**Given problem 1**
Using the summary of the security-games paper, decide whether each statement agrees with it: (a) agents with large memory learn Nash equilibrium strategies; (b) the paper holds that limited memory always harms strategic performance; (c) the agents are modeled as deterministic automata. For each, answer yes or no and quote the deciding words.
**Given problem 2**
Reproduce word for word the part of the summary of the security-games paper that begins at the words "Contribution" and ends after the words "improve agent performance.".

**Source document**
Strategic Play By Resource-Bounded Agents in Security Games
Xinming Liu, Joseph Y. Halpern

TL;DR
This paper models resource-bounded agents in security games as probabilistic automata, demonstrating how limited memory induces human-like behaviors and can enhance strategic performance in ranger-poacher scenarios.
Contribution
It introduces a novel automata-based framework to explain human-like deviations in security game strategies as rational responses to computational limitations.
Findings
Large memory PFAs learn Nash equilibrium strategies.
Limited memory PFAs exhibit probability matching and event overweighting.
Human-like behaviors can improve agent performance.

**Provided information**
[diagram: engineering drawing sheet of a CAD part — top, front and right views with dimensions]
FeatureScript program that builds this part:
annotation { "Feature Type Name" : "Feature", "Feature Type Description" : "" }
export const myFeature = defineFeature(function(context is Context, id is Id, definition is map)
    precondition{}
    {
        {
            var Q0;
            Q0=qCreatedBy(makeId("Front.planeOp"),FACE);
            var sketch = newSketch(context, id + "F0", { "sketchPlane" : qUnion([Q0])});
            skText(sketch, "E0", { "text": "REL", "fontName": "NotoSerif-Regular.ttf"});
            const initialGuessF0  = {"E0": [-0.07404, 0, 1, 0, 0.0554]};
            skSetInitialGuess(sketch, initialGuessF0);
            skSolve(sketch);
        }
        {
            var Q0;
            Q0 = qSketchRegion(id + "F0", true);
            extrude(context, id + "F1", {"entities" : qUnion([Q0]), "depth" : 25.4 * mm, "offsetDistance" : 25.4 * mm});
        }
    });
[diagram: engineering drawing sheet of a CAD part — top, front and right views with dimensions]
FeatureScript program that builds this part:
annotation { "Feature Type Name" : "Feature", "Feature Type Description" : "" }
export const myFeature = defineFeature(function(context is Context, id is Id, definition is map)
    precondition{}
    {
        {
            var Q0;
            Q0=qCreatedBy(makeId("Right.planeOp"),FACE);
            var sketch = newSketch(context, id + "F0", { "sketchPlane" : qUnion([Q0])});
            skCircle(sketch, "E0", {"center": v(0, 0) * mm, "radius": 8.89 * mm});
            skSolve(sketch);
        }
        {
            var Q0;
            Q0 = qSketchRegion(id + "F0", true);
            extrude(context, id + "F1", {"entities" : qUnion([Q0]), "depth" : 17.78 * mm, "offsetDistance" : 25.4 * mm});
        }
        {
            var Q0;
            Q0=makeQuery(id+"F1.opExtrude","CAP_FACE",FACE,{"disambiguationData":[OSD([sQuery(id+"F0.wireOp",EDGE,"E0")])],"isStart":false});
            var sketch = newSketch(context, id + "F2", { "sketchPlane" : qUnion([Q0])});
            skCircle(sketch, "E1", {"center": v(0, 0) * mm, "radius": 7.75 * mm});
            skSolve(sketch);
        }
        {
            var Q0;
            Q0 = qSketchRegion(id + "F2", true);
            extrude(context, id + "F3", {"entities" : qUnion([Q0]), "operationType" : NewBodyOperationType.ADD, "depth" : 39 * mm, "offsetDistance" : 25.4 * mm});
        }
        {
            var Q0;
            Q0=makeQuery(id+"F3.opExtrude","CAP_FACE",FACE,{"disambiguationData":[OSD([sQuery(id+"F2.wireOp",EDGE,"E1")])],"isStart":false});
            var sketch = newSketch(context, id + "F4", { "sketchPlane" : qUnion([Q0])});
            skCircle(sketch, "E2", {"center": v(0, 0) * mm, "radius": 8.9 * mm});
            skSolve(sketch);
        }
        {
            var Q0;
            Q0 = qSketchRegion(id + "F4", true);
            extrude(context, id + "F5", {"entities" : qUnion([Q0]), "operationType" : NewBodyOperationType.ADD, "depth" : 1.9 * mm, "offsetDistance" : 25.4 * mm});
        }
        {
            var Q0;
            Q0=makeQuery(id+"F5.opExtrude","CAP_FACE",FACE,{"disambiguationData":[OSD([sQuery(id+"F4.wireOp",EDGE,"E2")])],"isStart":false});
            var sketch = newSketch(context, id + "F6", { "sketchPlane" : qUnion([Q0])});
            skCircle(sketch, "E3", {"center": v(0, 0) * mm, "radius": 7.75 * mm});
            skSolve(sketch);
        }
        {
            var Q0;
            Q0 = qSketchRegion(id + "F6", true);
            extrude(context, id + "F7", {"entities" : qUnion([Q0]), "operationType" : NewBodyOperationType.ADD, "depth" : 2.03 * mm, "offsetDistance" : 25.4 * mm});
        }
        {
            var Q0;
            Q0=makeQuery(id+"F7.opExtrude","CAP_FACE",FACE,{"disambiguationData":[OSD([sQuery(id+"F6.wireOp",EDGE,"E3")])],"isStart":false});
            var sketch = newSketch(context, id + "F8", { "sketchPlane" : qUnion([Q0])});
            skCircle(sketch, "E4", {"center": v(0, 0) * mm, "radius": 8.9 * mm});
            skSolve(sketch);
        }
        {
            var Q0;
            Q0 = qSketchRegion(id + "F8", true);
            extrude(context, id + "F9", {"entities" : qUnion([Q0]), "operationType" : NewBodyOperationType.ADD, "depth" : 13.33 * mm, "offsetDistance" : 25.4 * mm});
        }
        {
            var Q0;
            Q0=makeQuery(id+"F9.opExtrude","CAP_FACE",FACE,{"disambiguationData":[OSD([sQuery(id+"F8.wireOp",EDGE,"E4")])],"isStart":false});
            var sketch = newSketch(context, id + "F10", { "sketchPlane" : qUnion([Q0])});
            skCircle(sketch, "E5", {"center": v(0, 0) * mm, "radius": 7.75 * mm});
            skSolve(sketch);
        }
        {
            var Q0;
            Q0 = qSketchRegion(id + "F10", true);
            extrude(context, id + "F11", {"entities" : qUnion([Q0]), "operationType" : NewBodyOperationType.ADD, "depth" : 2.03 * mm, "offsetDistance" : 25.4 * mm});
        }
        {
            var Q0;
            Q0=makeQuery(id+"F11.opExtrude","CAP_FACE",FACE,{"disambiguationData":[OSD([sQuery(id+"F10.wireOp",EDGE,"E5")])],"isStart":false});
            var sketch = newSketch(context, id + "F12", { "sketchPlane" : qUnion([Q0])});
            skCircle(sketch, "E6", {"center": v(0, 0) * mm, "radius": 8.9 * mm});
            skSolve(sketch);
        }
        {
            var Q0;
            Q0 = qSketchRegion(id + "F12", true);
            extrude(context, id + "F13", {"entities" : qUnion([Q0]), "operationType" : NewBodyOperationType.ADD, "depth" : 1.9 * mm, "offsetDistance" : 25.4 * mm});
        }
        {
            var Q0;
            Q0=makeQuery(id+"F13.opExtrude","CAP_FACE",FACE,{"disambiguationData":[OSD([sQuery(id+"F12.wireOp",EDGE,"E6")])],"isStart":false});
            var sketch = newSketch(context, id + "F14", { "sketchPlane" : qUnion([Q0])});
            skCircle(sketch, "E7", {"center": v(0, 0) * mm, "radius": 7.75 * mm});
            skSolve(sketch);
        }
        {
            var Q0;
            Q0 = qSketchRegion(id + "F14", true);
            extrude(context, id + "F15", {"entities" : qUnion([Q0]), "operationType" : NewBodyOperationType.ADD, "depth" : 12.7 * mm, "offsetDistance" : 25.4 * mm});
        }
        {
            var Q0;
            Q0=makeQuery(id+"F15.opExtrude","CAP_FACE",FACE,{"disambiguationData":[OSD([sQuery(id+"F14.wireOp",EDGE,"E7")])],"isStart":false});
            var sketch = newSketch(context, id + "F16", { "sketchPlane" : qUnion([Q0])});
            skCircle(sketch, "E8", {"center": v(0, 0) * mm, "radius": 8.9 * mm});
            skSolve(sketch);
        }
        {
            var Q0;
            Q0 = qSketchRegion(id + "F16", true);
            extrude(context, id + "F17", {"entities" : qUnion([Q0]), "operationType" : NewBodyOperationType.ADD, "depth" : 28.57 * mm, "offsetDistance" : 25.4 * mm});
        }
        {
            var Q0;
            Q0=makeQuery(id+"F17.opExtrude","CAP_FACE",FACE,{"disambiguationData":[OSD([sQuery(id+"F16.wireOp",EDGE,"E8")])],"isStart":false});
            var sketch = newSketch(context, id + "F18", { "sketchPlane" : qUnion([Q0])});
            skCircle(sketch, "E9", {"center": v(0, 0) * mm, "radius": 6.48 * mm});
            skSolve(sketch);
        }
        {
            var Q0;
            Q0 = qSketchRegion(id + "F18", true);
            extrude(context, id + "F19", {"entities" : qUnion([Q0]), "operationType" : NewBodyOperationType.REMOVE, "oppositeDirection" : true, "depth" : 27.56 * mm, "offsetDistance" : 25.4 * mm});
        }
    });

**Correct answer 1**
(a) Yes: "Large memory PFAs learn Nash equilibrium strategies."
(b) No: "limited memory induces human-like behaviors and can enhance strategic performance"
(c) No: "models resource-bounded agents in security games as probabilistic automata"

**Correct answer 2**
Contribution
It introduces a novel automata-based framework to explain human-like deviations in security game strategies as rational responses to computational limitations.
Findings
Large memory PFAs learn Nash equilibrium strategies.
Limited memory PFAs exhibit probability matching and event overweighting.
Human-like behaviors can improve agent performance.